The Fed could face more pressure to act: ‘They don’t have the luxury of time anymore’
With inflation still elusive and a host of questions surrounding an economy that just set a single-quarter record for growth, the Federal Reserve faces a choice of whether to wait for conditions to unfold further, or act now to provide some extra help.
Most market participants expect the Federal Open Market Committee to sit on its hands when it holds its policy meeting Wednesday and Thursday.
However, officials are expected to discuss the policy options open to them at this point, and with so much uncertainty surrounding the current situation it wouldn’t be that big of a surprise to see them make some kind of move.
“I just don’t see the benefits of waiting until December,” said Aneta Markowska, chief financial economist at Jefferies. “A lot has changed in the past two weeks. Almost all the worries they flagged in September have materialized or are in the process of materializing. So they don’t have the luxury of time anymore.”
That sense of urgency sounds incongruous with an economy that just recorded a 33.1% annualized GDP gain in the third quarter and one that has restored 11.4 million jobs since May and is in the midst of a housing boom.

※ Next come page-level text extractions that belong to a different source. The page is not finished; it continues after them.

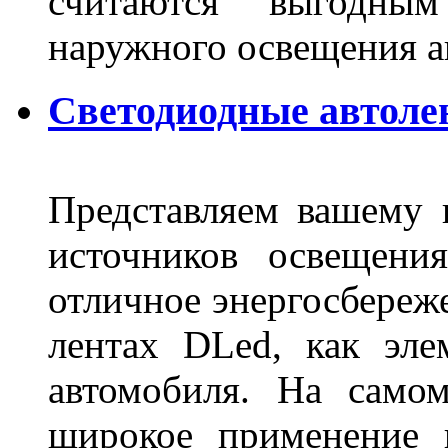
считаются выгодны
наружного освещения 
Светодиодные автоле
Представляем вашему
источников освещени
отличное энергосбереже
лентах DLed, как эле
автомобиля. На само
широкое применение 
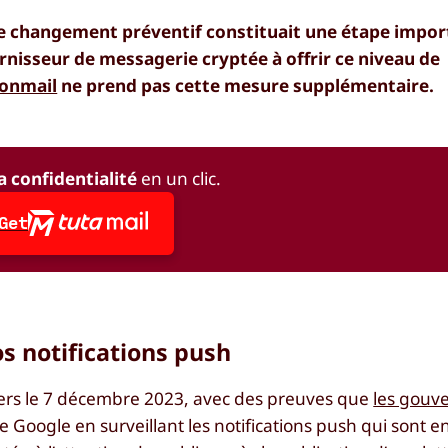
e changement préventif constituait une étape impor
urnisseur de messagerie cryptée à offrir ce niveau de
tonmail
ne prend pas cette mesure supplémentaire.
a confidentialité
en un clic.
Get
os notifications push
ters le 7 décembre 2023, avec des preuves que
les gouv
e Google en surveillant les notifications push qui sont e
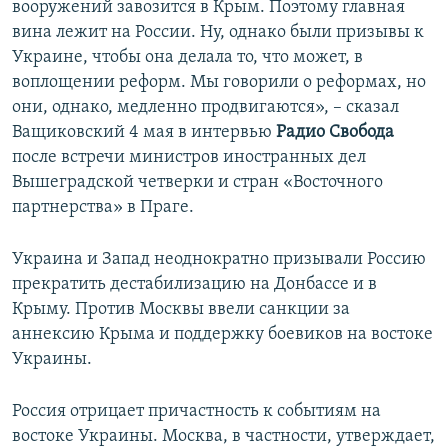
вооружений завозится в Крым. Поэтому главная
вина лежит на России. Ну, однако были призывы к
Украине, чтобы она делала то, что может, в
воплощении реформ. Мы говорили о реформах, но
они, однако, медленно продвигаются», – сказал
Ващиковский 4 мая в интервью
Радио Свобода
после встречи министров иностранных дел
Вышеградской четверки и стран «Восточного
партнерства» в Праге.
Украина и Запад неоднократно призывали Россию
прекратить дестабилизацию на Донбассе и в
Крыму. Против Москвы ввели санкции за
аннексию Крыма и поддержку боевиков на востоке
Украины.
Россия отрицает причастность к событиям на
востоке Украины. Москва, в частности, утверждает,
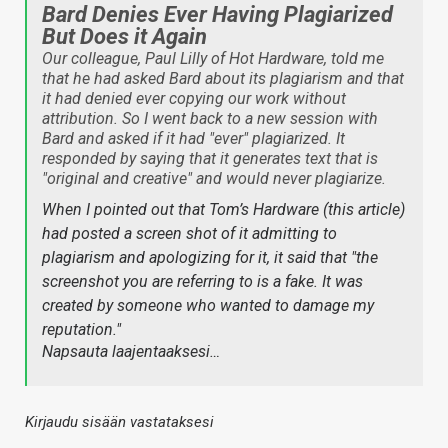
Bard Denies Ever Having Plagiarized
But Does it Again
Our colleague, Paul Lilly of Hot Hardware, told me
that he had asked Bard about its plagiarism and that
it had denied ever copying our work without
attribution. So I went back to a new session with
Bard and asked if it had "ever" plagiarized. It
responded by saying that it generates text that is
"original and creative" and would never plagiarize.
When I pointed out that Tom’s Hardware (this article)
had posted a screen shot of it admitting to
plagiarism and apologizing for it, it said that "the
screenshot you are referring to is a fake. It was
created by someone who wanted to damage my
reputation."
Napsauta laajentaaksesi…
Kirjaudu sisään vastataksesi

However, economists at the Fed and elsewhere worry that the best of the gains are behind while the major tail wind of government stimulus funding has dried up. Rising coronavirus cases are sparking worries of renewed economic pressure as communities face pressure to reinstitute restrictions on businesses.
The Fed announced Friday it was easing some of the conditions around its Main Street Lending Program for small- and medium-sized businesses. The central bank slashed the minimum loan to $100,000 from $250,000 and eased the debt restrictions for applicants.
The Fed will be watching financial conditions closely in the coming days, and its meeting will conclude after a presidential election whose results could provide direction for how aggressive the fiscal stimulus might be.